Friday, December 12, 2008

Rescuing masculinity with a coyote carcass



I thought these kinds of pics were only available by flipping to the back pages of a 1924 Nebraska Game and Parks magazine or rifling through grandpa's old desk drawers, pics from a time when people with overflowing stringers and hides could reassure themselves with the seemingly infinte resources of the West and the comforting sermons of preachers reminding them of their God-given right to subdue and have dominion over "every living thing that moveth upon the earth..."

Fortunately we can still find a few of of these rifle-toting relics today, as we learn from the Scottsbluff Star-Herald's "Sports" page recently. Pictured are part of the "winning team" who "bagged 13 coyotes" over the day and a half event. We aren't told how many coyotes total were killed by the 18 teams competing. "Ties were broken by the total weight of the team's coyotes." To jazz things up a bit, prizes were given for the "smallest coyote" and the "mangiest coyote." I wonder if we ran a "mangiest human" contest now and then what the results would be...

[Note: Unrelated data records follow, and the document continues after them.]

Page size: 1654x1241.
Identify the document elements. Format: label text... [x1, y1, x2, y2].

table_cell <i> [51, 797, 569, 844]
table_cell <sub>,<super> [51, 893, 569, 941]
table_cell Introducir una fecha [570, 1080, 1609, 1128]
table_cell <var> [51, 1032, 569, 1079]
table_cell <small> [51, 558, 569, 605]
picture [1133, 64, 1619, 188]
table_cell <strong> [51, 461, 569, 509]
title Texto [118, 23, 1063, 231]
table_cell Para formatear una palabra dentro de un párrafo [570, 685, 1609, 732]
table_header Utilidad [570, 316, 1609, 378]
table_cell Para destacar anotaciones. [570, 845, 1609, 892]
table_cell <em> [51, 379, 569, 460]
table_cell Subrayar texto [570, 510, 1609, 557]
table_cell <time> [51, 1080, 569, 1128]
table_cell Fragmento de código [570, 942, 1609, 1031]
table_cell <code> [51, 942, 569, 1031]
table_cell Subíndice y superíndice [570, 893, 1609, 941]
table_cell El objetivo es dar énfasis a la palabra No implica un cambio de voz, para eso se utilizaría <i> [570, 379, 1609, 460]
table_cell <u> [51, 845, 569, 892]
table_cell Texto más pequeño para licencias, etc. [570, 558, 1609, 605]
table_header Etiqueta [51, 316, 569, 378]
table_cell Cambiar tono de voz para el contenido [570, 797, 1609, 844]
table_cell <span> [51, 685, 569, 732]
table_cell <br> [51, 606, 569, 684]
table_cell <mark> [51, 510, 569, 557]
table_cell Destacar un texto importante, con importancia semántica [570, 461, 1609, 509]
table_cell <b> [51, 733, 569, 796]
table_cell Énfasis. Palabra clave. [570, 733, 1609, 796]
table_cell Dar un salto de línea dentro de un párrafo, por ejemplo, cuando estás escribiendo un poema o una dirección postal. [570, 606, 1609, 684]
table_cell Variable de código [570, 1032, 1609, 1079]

Shame on Cabela's for being associated with this crude throwback event. Even ethical hunters should be shocked at this kind of display (although bloody and often ineffective predator control has been a staple of the taxpayer-funded Welfare West for some time) (see similar overview here; for a contrary view go here).

4 comments:

Anonymous said...

Duh, don't you know that these manly men have to make sure to shoot as many things as possible before Obama takes their guns away? And when the coyotes are extirpated, and prairie dog, rabbit and ground hog populations spike upwards in a J curve from lack of predation, we will have a contest to shoot all of those "pests" too (and then Cabelas can sell even more hunting gear).
We still haven't learned to think like a mountain (or like a prairie) have we?

T Lewis said...

I don't think I recall reading a blog that posted both a pro and a con link at the end. I like it.

PrairiePlanter said...

Thanks--"Fair and Balanced"--that's my motto ;) But seriously I think that author raised some fair points. I'm not against all predator control, but rather against these kind of proud, glory-filled displays of it. And even moreso against taxpayer-funded predator control, the beneficiaries of which are always shouting the loudest about getting the "government off their back," etc.

dlw said...

Elimination of individual problem predators can be necessary for the protection of life and property. Elimination of non-indigenous species of any type is sometimes necessary to protect native flora and fauna. However, while predator control programs have a long history in North American natural resource management, such programs have been widely discredited in the biological community as they historically have been unsuccessful in achieving their aims (i.e. costly efforts to reduce northern squawfish in the Columbia and Snake River system failed to have any appreciable effect on the protection of endangered salmonids,) and/or or created more problems than they have solved (i.e. elimination of wolves and reduction of cougar and coyote populations caused overpopulation of deer in the Kaibab area of AZ, followed by habitat damage and subsequent deer decline; past predator control programs in AK, including federal poisoning programs in the 1950s, resulted in ungulate overpopulation, followed by habitat damage and subsequent ungulate declines). Using predator control as a game management tool is unsustainable and done primarily for anthropocentric purposes. Protection of crops from birds can be accomplished through less time-consuming and less expensive means than predator control. For livestock protection, there are other non-lethal options that are equally or more effective for protection from felines and coyotes, and some non-lethal options have been increasingly successful with reducing predation by wolves.